Error: no input dimensions given wen trying to deploy gaze detection model

Hi, I am trying to deploy the gaze detection model. I am following the steps explained here TLT CV Inference Pipeline Quick Start Scripts — Transfer Learning Toolkit 3.0 documentation . However, when I run tlt_cv_init.sh I get the follow error: Error: no input dimensions given.
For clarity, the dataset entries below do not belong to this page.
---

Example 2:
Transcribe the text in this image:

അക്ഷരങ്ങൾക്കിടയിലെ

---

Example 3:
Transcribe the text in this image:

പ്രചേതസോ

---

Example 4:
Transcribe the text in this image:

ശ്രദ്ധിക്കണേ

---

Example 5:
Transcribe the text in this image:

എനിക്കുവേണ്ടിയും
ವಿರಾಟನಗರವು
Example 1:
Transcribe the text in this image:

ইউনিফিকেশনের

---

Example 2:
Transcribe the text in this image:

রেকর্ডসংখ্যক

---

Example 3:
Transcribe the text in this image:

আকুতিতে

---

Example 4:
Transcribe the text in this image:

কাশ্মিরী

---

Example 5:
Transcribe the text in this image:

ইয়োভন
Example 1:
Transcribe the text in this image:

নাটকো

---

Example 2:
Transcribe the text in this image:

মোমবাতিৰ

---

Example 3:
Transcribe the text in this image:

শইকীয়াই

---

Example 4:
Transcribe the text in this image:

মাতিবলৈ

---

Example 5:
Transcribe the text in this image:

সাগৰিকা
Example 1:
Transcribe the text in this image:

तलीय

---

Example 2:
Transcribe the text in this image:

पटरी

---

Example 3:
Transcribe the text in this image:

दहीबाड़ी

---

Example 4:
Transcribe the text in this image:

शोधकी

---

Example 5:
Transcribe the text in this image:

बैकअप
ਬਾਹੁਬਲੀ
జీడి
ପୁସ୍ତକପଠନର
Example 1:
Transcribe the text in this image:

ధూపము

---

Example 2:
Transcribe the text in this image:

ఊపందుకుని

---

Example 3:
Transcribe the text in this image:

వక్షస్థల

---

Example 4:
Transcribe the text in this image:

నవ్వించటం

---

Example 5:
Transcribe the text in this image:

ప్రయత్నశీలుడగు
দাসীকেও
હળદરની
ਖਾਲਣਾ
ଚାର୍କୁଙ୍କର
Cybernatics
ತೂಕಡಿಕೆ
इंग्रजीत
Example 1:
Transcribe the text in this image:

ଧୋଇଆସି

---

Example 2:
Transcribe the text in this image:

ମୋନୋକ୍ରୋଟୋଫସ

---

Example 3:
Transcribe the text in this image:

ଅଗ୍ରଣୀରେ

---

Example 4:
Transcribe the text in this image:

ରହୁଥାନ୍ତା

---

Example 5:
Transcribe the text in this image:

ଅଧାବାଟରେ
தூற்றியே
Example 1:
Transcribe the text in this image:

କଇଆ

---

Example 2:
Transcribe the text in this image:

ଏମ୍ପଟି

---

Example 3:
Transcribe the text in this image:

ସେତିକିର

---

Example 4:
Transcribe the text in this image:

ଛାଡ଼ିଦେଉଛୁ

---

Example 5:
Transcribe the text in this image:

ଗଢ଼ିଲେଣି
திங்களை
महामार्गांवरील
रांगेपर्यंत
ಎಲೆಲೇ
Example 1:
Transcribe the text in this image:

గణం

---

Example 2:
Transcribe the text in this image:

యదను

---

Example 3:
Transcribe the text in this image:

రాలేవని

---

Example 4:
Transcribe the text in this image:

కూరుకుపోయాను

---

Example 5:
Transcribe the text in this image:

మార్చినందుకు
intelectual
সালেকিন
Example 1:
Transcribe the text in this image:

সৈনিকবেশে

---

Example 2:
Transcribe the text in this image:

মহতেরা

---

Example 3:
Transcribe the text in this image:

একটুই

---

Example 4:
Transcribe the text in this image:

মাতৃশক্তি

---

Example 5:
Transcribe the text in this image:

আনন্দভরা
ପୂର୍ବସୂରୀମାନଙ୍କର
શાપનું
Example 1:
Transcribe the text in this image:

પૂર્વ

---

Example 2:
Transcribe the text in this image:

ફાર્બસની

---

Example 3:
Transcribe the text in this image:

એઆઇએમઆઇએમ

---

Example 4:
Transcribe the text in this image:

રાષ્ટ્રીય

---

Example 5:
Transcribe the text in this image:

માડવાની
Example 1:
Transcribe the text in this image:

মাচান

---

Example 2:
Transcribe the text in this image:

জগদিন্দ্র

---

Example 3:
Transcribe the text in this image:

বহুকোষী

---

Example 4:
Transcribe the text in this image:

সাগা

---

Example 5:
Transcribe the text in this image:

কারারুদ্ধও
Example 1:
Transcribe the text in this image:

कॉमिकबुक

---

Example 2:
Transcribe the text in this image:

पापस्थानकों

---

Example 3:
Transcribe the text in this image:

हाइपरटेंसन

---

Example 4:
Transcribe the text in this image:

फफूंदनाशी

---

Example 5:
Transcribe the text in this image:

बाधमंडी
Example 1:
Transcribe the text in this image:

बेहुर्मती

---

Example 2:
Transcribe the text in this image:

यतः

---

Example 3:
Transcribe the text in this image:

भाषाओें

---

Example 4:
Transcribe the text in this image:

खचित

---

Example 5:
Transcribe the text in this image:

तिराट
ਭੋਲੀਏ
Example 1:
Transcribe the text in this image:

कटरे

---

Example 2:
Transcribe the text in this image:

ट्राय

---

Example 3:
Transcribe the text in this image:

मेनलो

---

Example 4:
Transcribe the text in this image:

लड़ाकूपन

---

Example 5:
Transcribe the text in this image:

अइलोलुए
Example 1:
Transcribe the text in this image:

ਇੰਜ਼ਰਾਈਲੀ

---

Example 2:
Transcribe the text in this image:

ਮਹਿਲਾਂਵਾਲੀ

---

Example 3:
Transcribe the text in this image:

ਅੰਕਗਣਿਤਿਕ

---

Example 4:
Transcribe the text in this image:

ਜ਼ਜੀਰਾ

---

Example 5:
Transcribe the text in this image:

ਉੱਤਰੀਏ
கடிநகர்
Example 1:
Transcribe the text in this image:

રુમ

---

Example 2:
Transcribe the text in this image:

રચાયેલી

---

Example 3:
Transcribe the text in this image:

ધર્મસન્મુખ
This happen in this step: ./tlt_cv_compile.sh gaze $tlt_encode_key_gaze (inside tlt_cv_init.sh file)

I already check the models, model.etlt is in the right directory, however, I did not find the model.plan in the path ${repo_location}/gaze_facegrid_tlt/1/

Can someone help me?

Thanks

I am using Docker.
My Dockerfile is :

syntax=docker/dockerfile:1

FROM ubuntu:18.04

RUN apt-get update
RUN apt-get -y upgrade

RUN apt-get install -y wget
zip
vim

Install docker

RUN apt install -y apt-transport-https ca-certificates curl software-properties-common gnupg-agent
RUN curl -fsSL https://download.docker.com/linux/ubuntu/gpg | apt-key add -
RUN add-apt-repository “deb [arch=amd64] Index of linux/ubuntu/ bionic stable”
RUN apt-get install -y docker-ce docker-ce-cli containerd.io

NGC CLI binary

RUN cd /usr/local/bin && wget -O ngccli_cat_linux.zip https://ngc.nvidia.com/downloads/ngccli_cat_linux.zip && unzip -o ngccli_cat_linux.zip && chmod u+x ngc
RUN --mount=type=secret,id=apisecret,dst=/secret/apisecret.txt cat secret/apisecret.txt | ngc config set

TLT

RUN ngc registry resource download-version “nvidia/tlt_cv_inference_pipeline_quick_start:v0.1-dp”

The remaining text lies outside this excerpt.